● TEXTO FUENTE:
━━━━━━━━━━━━━━━━━━━━
Por Patricia MoralesEl alza silenciosa del VIH en mujeres: por qué Chile no logra frenar los contagios
Aunque el VIH sigue afectando mayoritariamente a hombres, la proporción de mujeres diagnosticadas ha crecido sostenidamente en la última década. Cambios en las prácticas sexuales, desigualdad de género y un sistema de salud que no logra prevenir ni retener a tiempo explican por qué hoy ellas están más expuestas.

El mapa del VIH en Chile está cambiando. Aunque la mayoría de los nuevos casos sigue concentrándose en hombres, la proporción de mujeres diagnosticadas ha crecido de forma sostenida durante la última década. De hecho, nuestro país registra el mayor aumento porcentual de nuevos casos de VIH en América Latina durante estos diez años.
Según las cifras oficiales, mientras que a comienzos de la última década las mujeres representaban entre el 12% y el 14% de los nuevos diagnósticos, hoy alcanzan una cifra cercana al 19%. Ese aumento no parece brusco a simple vista, pero revela una tendencia persistente. En 2023, por ejemplo, se registraron 853 mujeres diagnosticadas con VIH, equivalentes al 17,8% de los 4.795 casos totales. Al año siguiente, aumentó un punto porcentual, llegando a 18,7%. Así, aunque no de manera explosiva, el grupo femenino gana presencia en una enfermedad históricamente asociada a los hombres.
━━━━━━━━━━━━━━━━━━━━
● CONSIGNA DE TRABAJO: Enumera todos los porcentajes que aparecen en el texto sobre el VIH en mujeres en Chile. El material que sigue no tiene relación con el texto.
━━━━━━━━━━━━━━━━━━━━
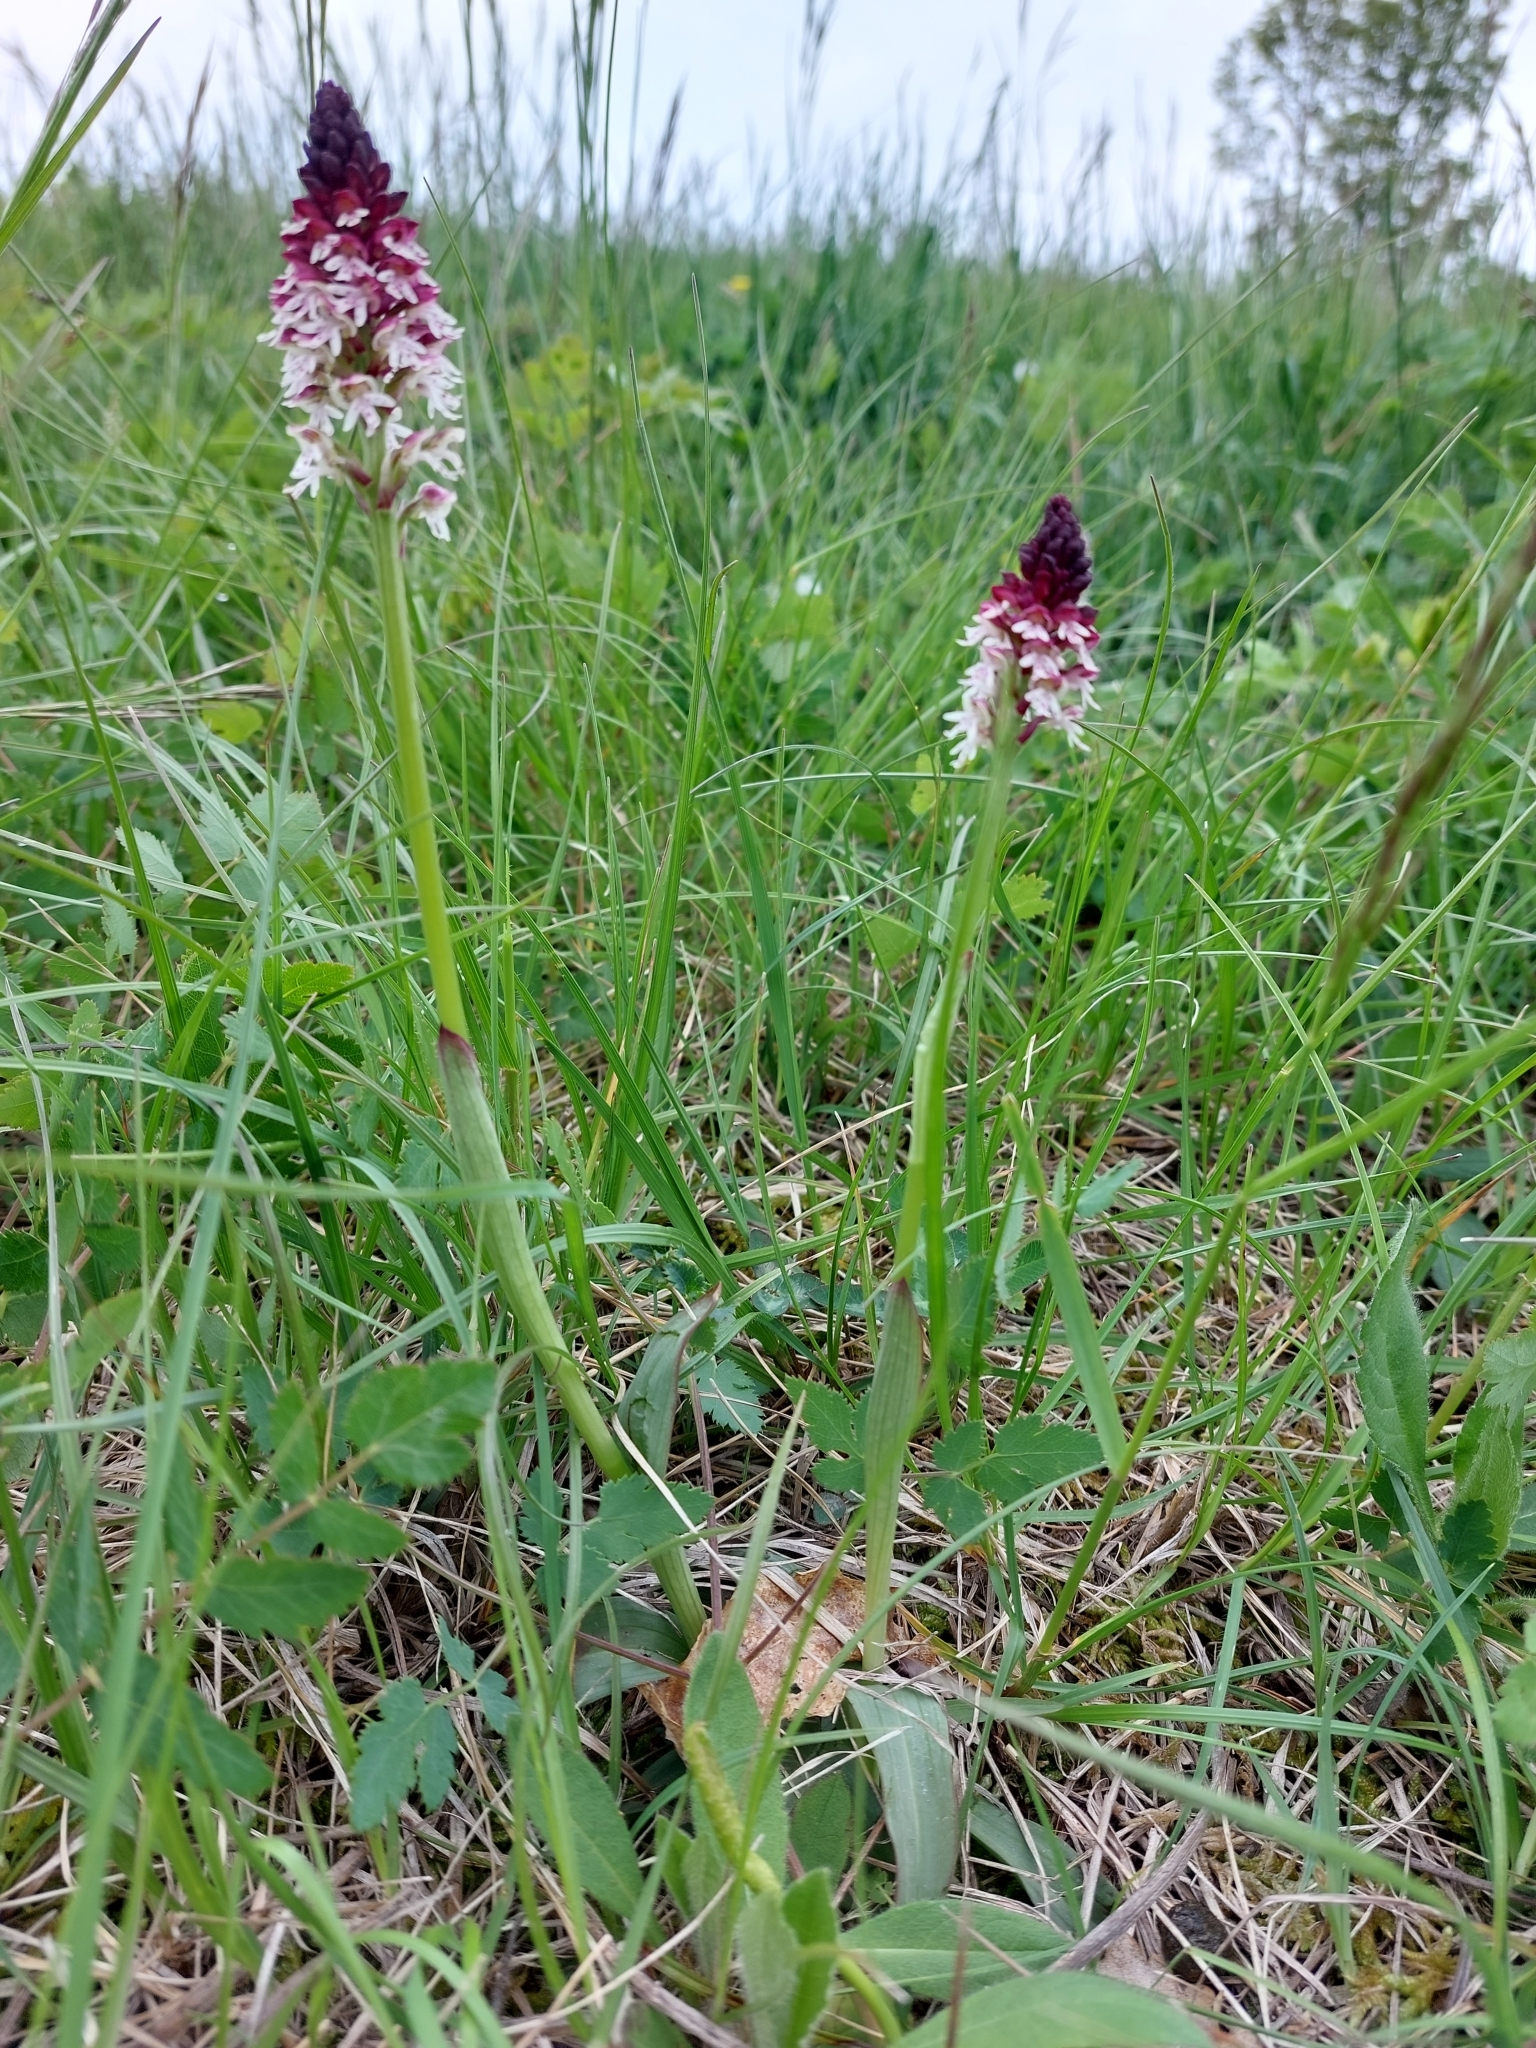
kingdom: Plantae
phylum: Tracheophyta
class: Liliopsida
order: Asparagales
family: Orchidaceae
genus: Neotinea
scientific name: Neotinea ustulata
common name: Burnt orchid
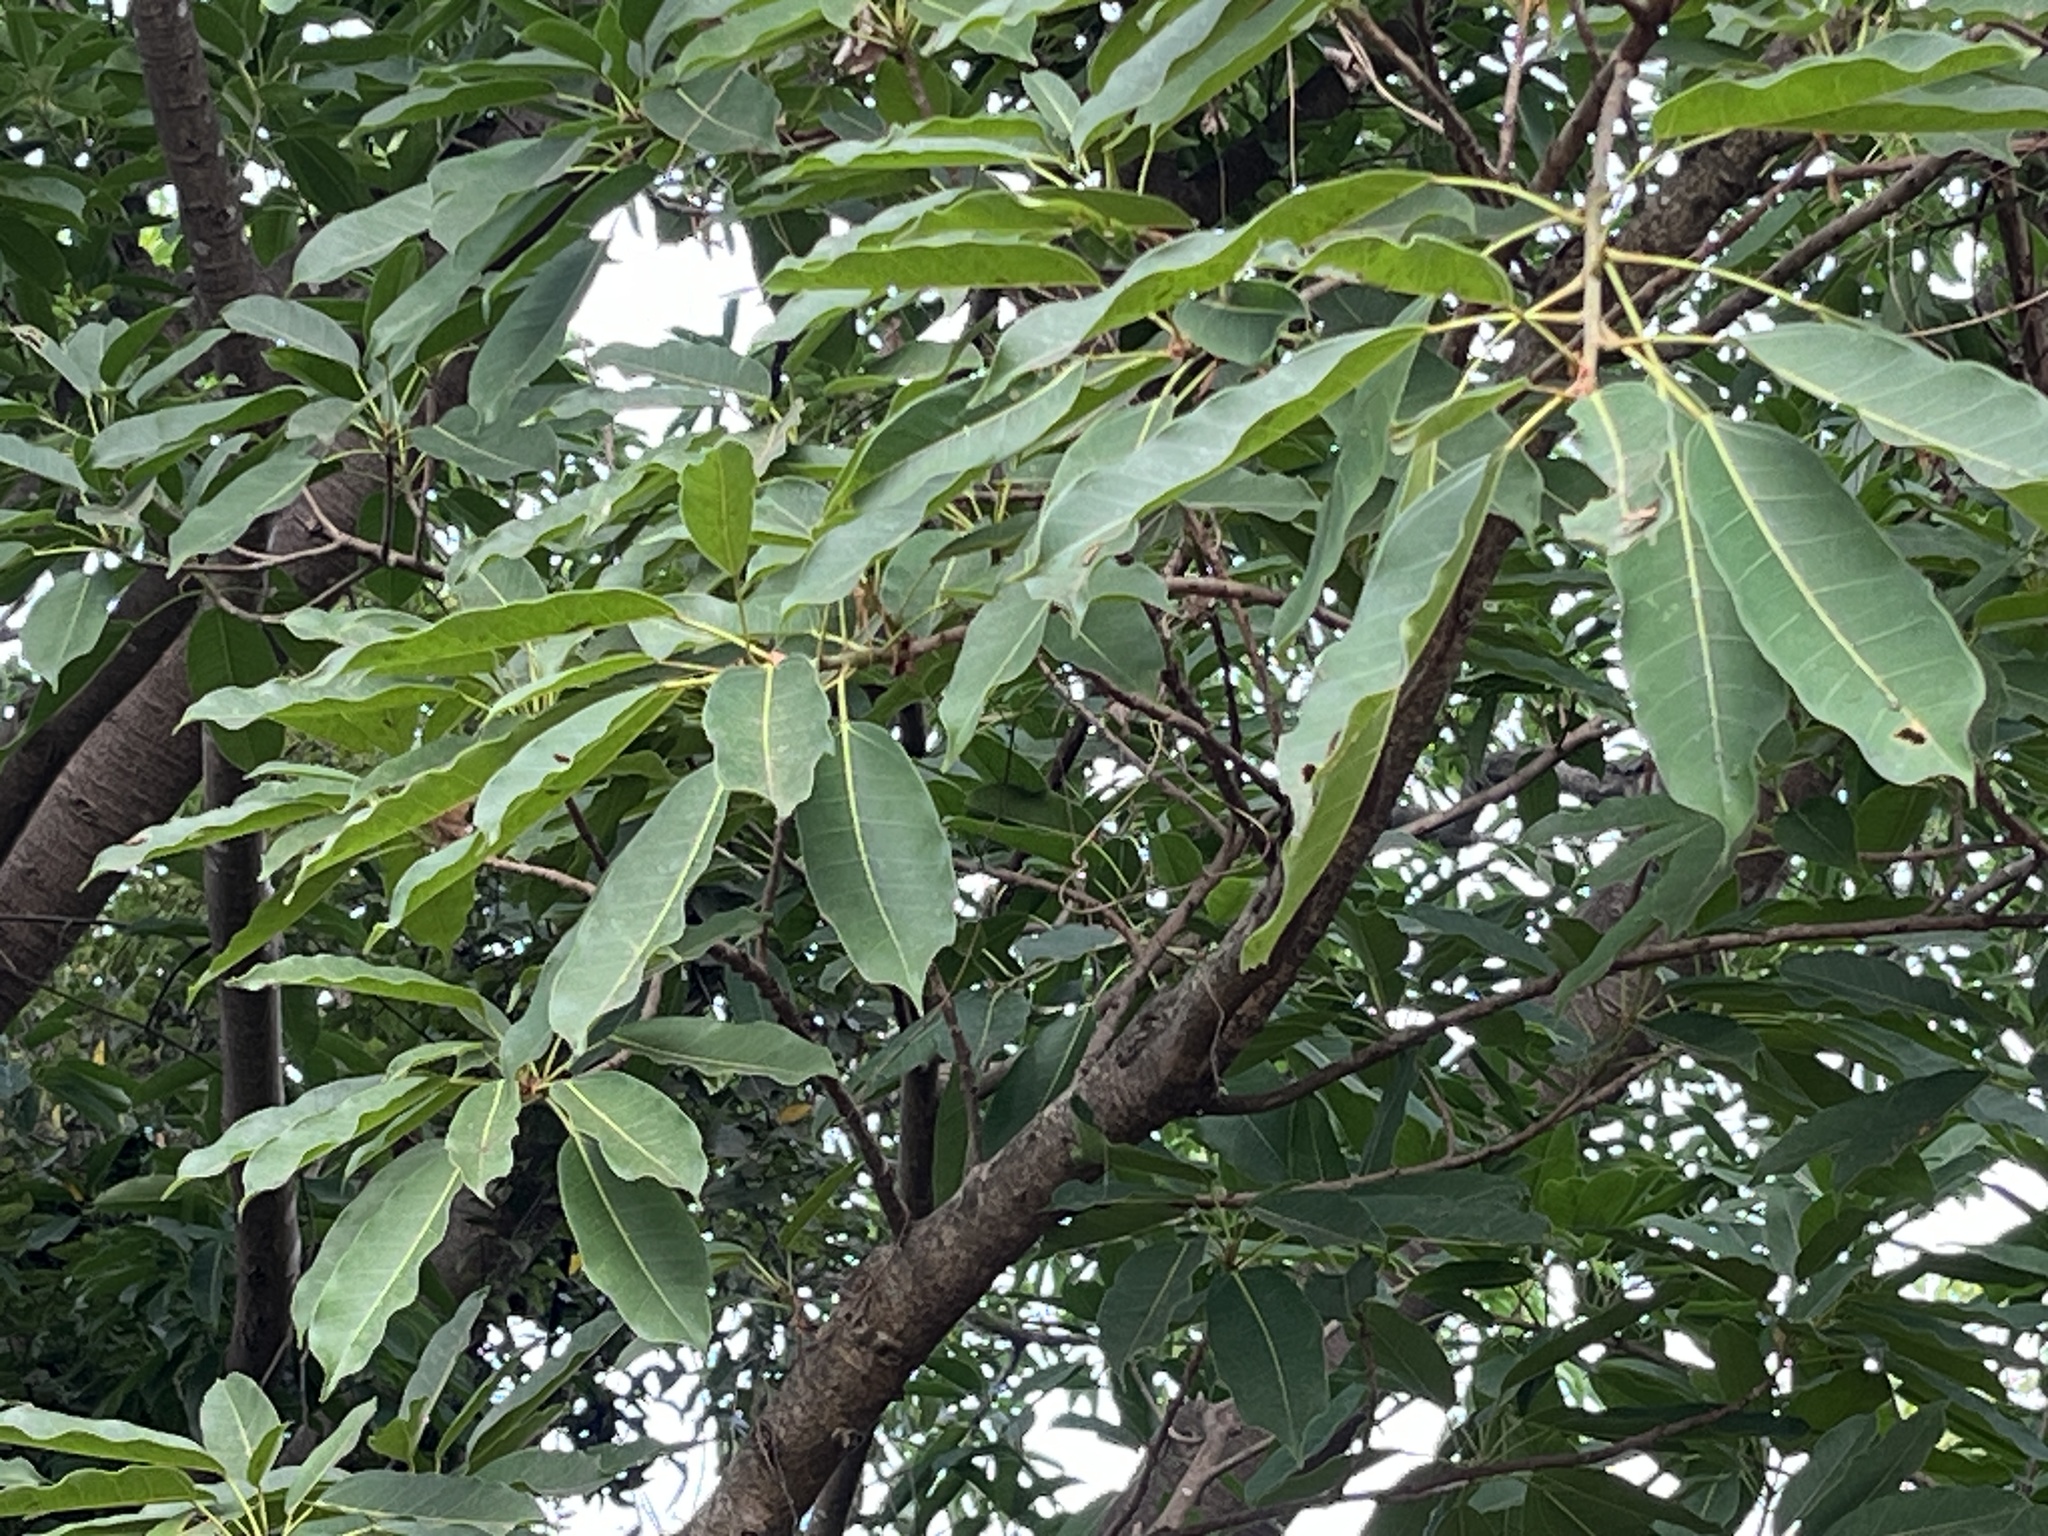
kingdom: Plantae
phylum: Tracheophyta
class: Magnoliopsida
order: Rosales
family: Moraceae
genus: Ficus
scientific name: Ficus caulocarpa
━━━━━━━━━━━━━━━━━━━━
● ÁREA DE RESPUESTA:
- 12%
- 14%
- 19%
- 17,8%
- 18,7%